Two Local Enquiries - Mercury October 2012
When I put myself up for election last year, I said I was against a superstore on Wentworth Street Car Park, in favour of the redevelopment of the Cattle Market, and of the relocation of the Livestock Market. I pledged to oppose more than 1,000 new houses over the next fifteen years, and I thought the amount of new employment land to be allocated should not exceed 27.9 hectares.
So what have I done about this?
Last month there have been two major public enquiries, the first being the appeal against the Council’s refusal of permission for the redevelopment of the Cattle Market area, and the second being the hearing into the draft Ryedale District Plan.
I supported the Fitzwilliam Estate’s Cattle Market appeal, and asked the inspector to require the Estate to set aside a substantial sum of money to assist with the relocation of the Cattle Market. We don’t have the inspector’s decision yet, but the Council made some very important admissions during cross-examination by the Estate’s barrister which forced them to admit that their decision to grant permission for Wentworth Street Car Park was badly flawed and would have to be referred back to committee. It now looks unlikely that there will be a superstore on the car park.
I have also spent two weeks at the hearing into the draft Ryedale District Plan. Enquiries of this kind are not easy, as the debate involves several wheel-barrow loads of long technical documents, and it is difficult for anyone who is not an expert to work out which are the key documents which one needs to focus on. Fortunately, I do have some of this expertise as a result of a previous life doing planning advocacy, but even so the process has been far from easy.
It is difficult to summarise the issues in a very brief article, and no doubt I will be accused of over-simplification.

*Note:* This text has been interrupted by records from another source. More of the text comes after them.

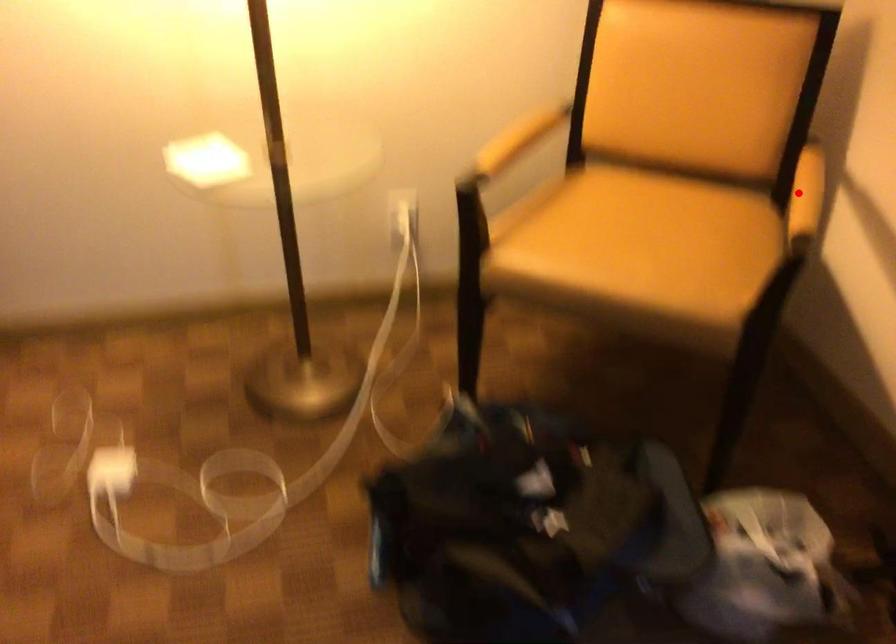
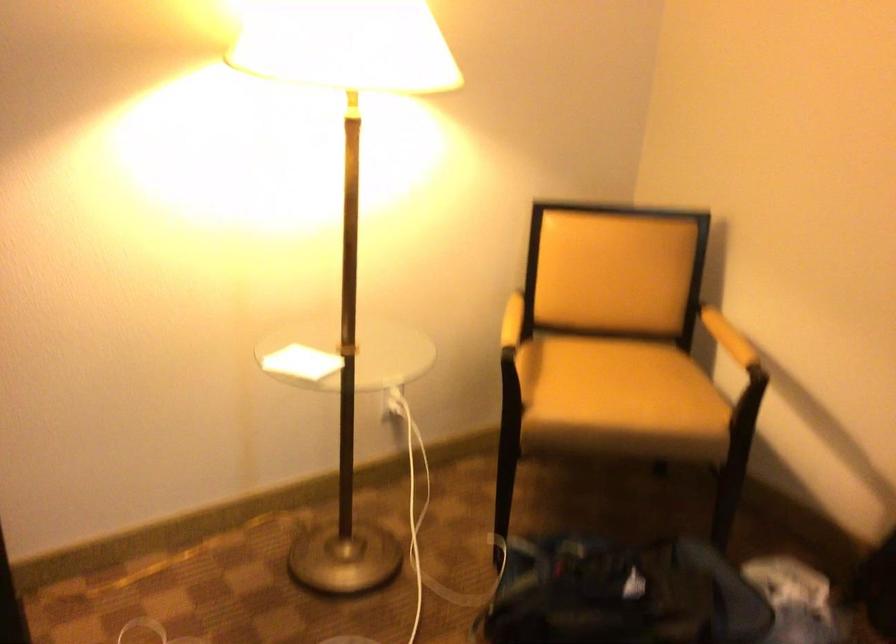
Question: I am providing you with two images of the same scene from different viewpoints. Image1 has a red point marked. In image2, the corresponding 3D location appears at what relative position? Reply with the corresponding letter.

Choices:
 (A) Closer
 (B) Farther

Answer: (B)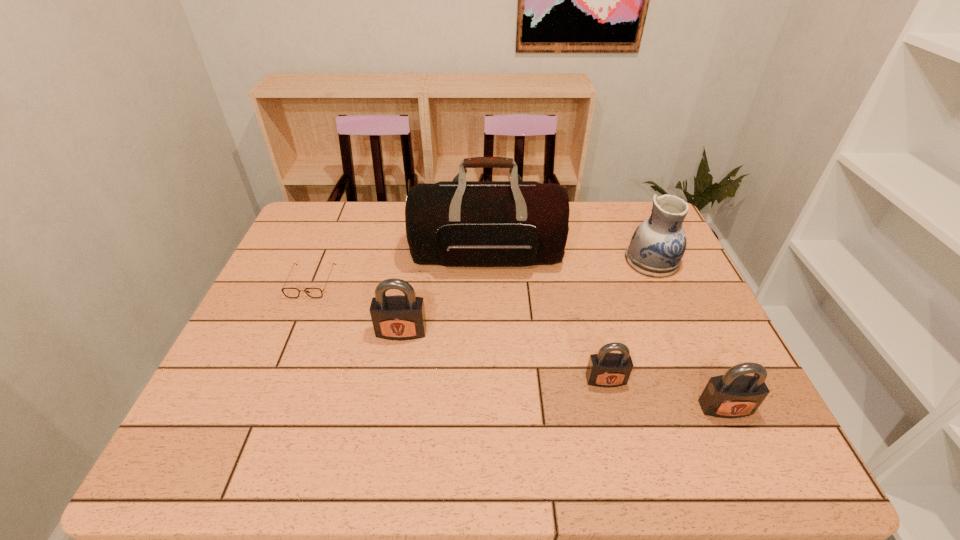
You are a GUI agent. You are given a task and a screenshot of the screen. Output one action in this format:
    pyautogui.click(x=<x>, y=<y>)
    Task: Click on the object positioned at the near right corner
    This screenshot has height=540, width=960.
    Given the screenshot: What is the action you would take?
    tap(733, 395)

The height and width of the screenshot is (540, 960). I want to click on free space at the far edge, so click(383, 229).

Identify the location of blank space at the near edge of the desktop. (495, 416).

Where is `free location at the left edge`? This screenshot has height=540, width=960. free location at the left edge is located at coordinates (305, 271).

You are a GUI agent. You are given a task and a screenshot of the screen. Output one action in this format:
    pyautogui.click(x=<x>, y=<y>)
    Task: Click on the blank space at the right edge of the desktop
    
    Given the screenshot: What is the action you would take?
    pyautogui.click(x=704, y=335)

You are a GUI agent. You are given a task and a screenshot of the screen. Output one action in this format:
    pyautogui.click(x=<x>, y=<y>)
    Task: Click on the vacant region at the far left corner of the desktop
    The height and width of the screenshot is (540, 960).
    Given the screenshot: What is the action you would take?
    pyautogui.click(x=310, y=215)

In the image, there is a desktop. Where is `vacant space at the near left corner`? vacant space at the near left corner is located at coordinates (214, 390).

At what (x,y) coordinates should I click in order to perform the action: click on vacant space at the near right corner of the desktop. Please return your answer as a coordinate pair (x, y). The image size is (960, 540). Looking at the image, I should click on (691, 408).

The width and height of the screenshot is (960, 540). In order to click on vacant area that lies between the second tallest object and the duffel bag in this screenshot , I will do tap(569, 258).

I want to click on unoccupied area between the leftmost padlock and the shortest object, so click(x=356, y=307).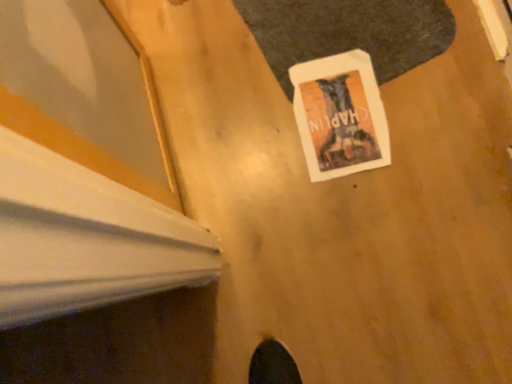
This screenshot has height=384, width=512. I want to click on free space in front of white paper at center, so click(384, 196).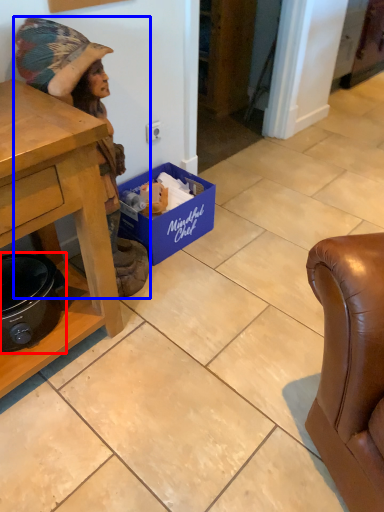
Question: Among these objects, which one is nearest to the camera, appliance (highlighted by a red box) or person (highlighted by a blue box)?

Choices:
 (A) appliance
 (B) person

Answer: (B)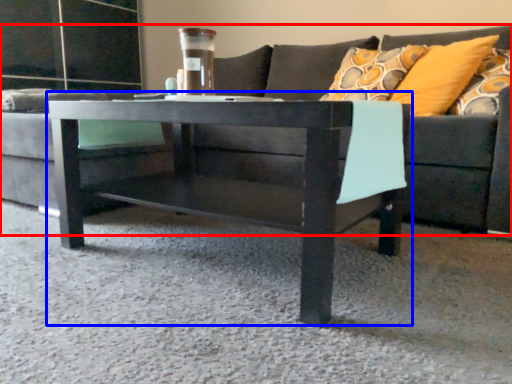
Question: Among these objects, which one is nearest to the camera, studio couch (highlighted by a red box) or coffee table (highlighted by a blue box)?

Choices:
 (A) studio couch
 (B) coffee table

Answer: (A)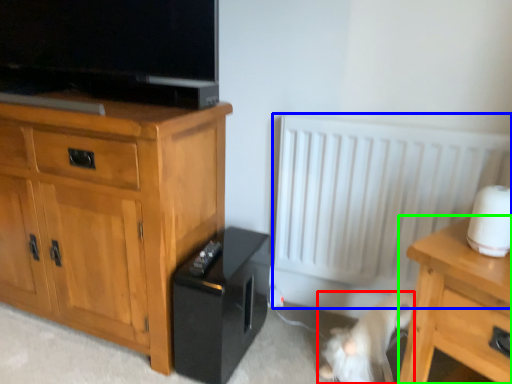
Question: Considering the real-world distances, which object is farthest from animal (highlighted by a red box)? radiator (highlighted by a blue box) or nightstand (highlighted by a green box)?

Choices:
 (A) radiator
 (B) nightstand

Answer: (A)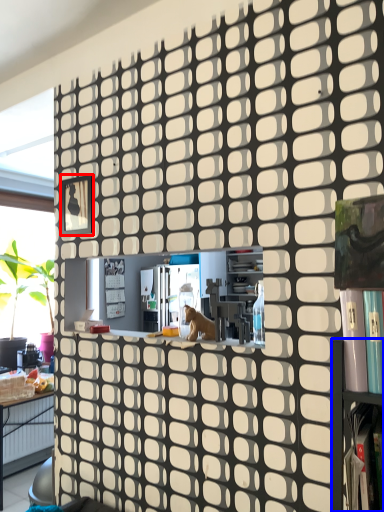
Question: Which of the following is the closest to the observer, square (highlighted by a red box) or shelf (highlighted by a blue box)?

Choices:
 (A) square
 (B) shelf

Answer: (B)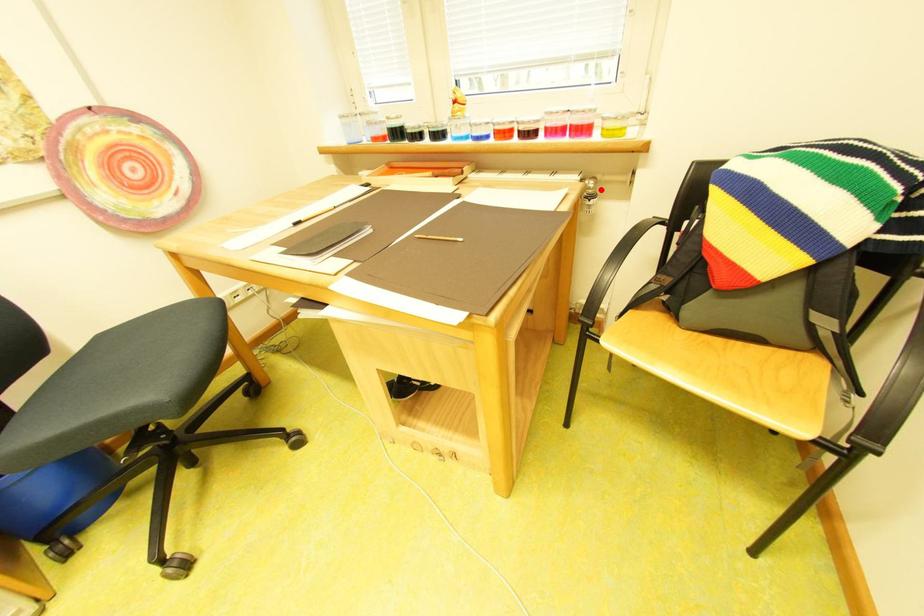
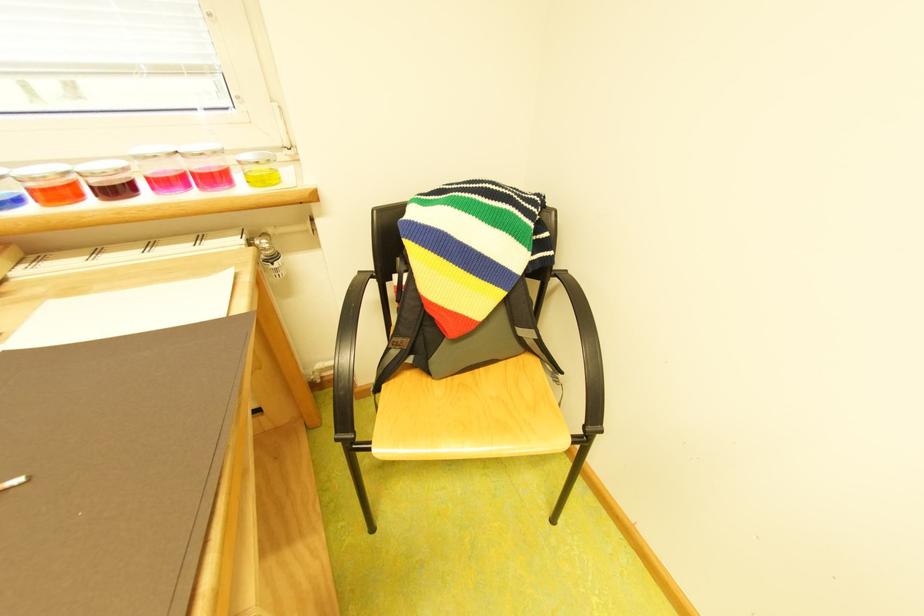
Where in the second image is the point corresponding to the highlighted location from the first image?

(275, 251)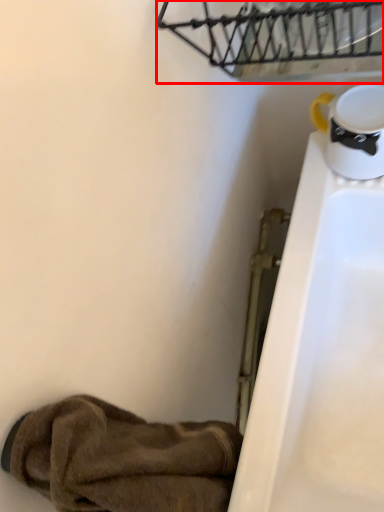
Question: From the image's perspective, where is basket (annotated by the red box) located in relation to footwear in the image?

Choices:
 (A) above
 (B) below

Answer: (A)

Basically, what the draft plan does is to tie up most of Ryedale with environmental constraints which will virtually prevent any development outside the market towns and a few service villages, and will dump 50% of all new housing and 80% (out of 44ha) of all new factory development on Malton and Norton. The objective is clearly to preserve the rest of Ryedale in aspic, whilst urbanising Malton and Norton, so that the character of the settlement as a country market town is changed forever.
I have argued strongly against this. I have taken as my guide the Malton and Norton Neighbourhood Plan, which accepts 1,000 new houses only, and 19ha of new employment land at Malton and Norton. There is not the room to set out the arguments here as they are highly technical. However, to be brief, I have suggested that the plan is unsound because it does not meet the “objectively assessed needs” (as defined by the government) of the country areas by restricting growth there, and that therefore the country villages should accept some new market-led housing development so as to take the pressure off Malton and Norton.
The plan does not specifically allocate the Eden Road area as a new science and technology business park, but it does give the green light for this, even though the latest Employment Land Review Update gives little support. I know this is a site which deeply concerns the residents of Old Malton. I have therefore argued that land for new science and technology businesses should be found on existing industrial estates or by extending them. Ryedale should assess the take up of these, before looking to set up a new business park.
It will be some time before the outcome of the hearing is known.